After my retirement from the Merchant Marine, I convinced the girl of my dreams, Daraliene, to accept me as the boy of her dreams. We had met during inter-church youth group events prior to WW2, and picked things up again after the war. We were married on September 9, 1950 and moved into a three-room basement home without running water. I had begun building that home in 1949 and continued to work on completing the remainder of the house in several phases over the years as our family grew. We raised a family of six children in that home and now our family has grown to include 17 grandchildren and, so far, 18 great grandchildren (at last count).

Also after retiring from the Merchant Marine, I quickly realized that I had better get a decent education if I ever hoped to get a decent job, so I began taking night classes at the University of Minnesota and after eight years in 1956, I completed a BBA (Bachelors of Business Administration) degree (with distinction no less!), all while working fulltime, building our house, volunteering in various church and conference capacities, and raising a family that had grown from one to five during that time.

In 1948 I started working for the Minnesota Mutual Life Insurance Company as a Mortgage Loan accountant, and I worked for that company for 43 years, retiring in 1991 as 2nd Vice President and Comptroller, a position I held for some 20 years. Before I retired, I took a few theology courses at Bethel Seminary in St. Paul, and after I retired, I completed the course requirements for a Master of Theological Studies degree, which I received in 1996 at the age of 70.

My involvement (all volunteer) with the NAB Conference, the Minnesota Association, and my local church is pretty extensive, including among other things:

  • General Treasurer for the NAB conference for 25 or so years
  • Board member and Chair of the Church Planting Committee
  • Chair of the original CEIF (now Church Investors Fund) board and getting CIF up and running
  • Area Minister for the Minnesota Association for several years after I retired from my career at Minnesota Mutual.
  • Board Member and Treasurer of the tri-state Village Creek Bible Camp for some 25 years
  • Many Minnesota Association positions which are too numerous to count
  • As a family, we were start-up members of the Apple Valley Baptist Church church extension project
  • And far too many positions to begin to enumerate at the Riverview Baptist Church in West St. Paul, Minnesota, where I have attend my entire life

Now in my 92nd year, I just recently sold the home I built in the ‘50s and became a resident of an “independent living” facility, and so far am pleased that I continue to be healthy enough to maintain my daily five-mile walks.

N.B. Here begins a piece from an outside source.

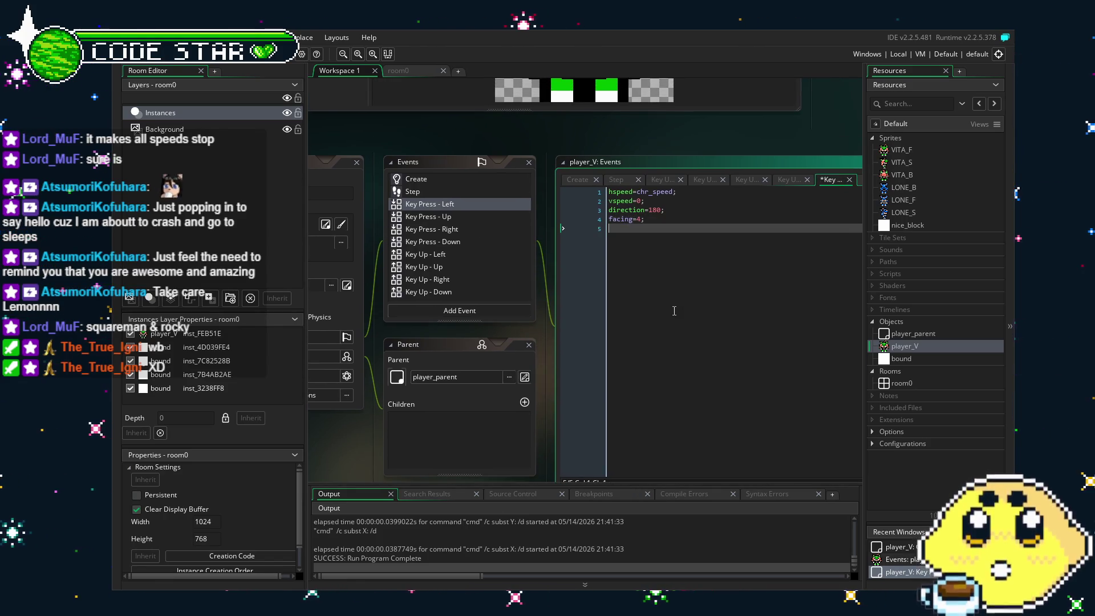
type("if !(sprite_index=VITA_")
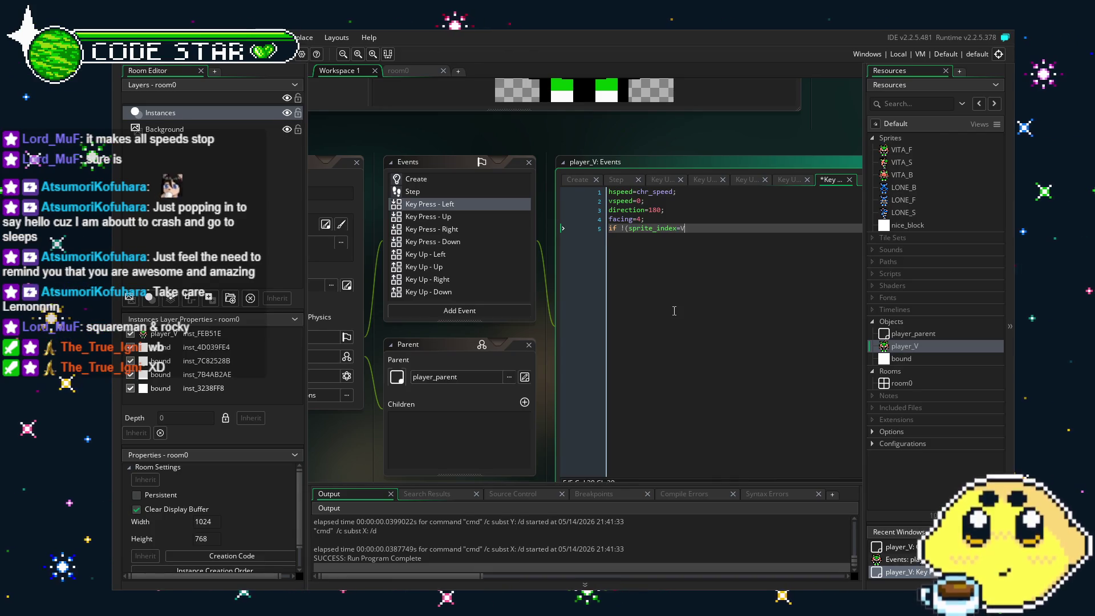
type("S")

It’s been an interesting life and of course I’ve really only hit a few highlights here. To record more of my life’s history for my family, I have already written four books and am presently working on the 5th, although still only concentrating on the “good stuff”.

I have been truly blessed in so many ways – family, employment, good health, and on and on. But I must say that God’s greatest gift to me was sending His Son, Jesus, to provide for the forgiveness of my sins and my salvation, which, by the way, became clear to me as I was cutting up potatoes for the cows one day in the barn during the depression years.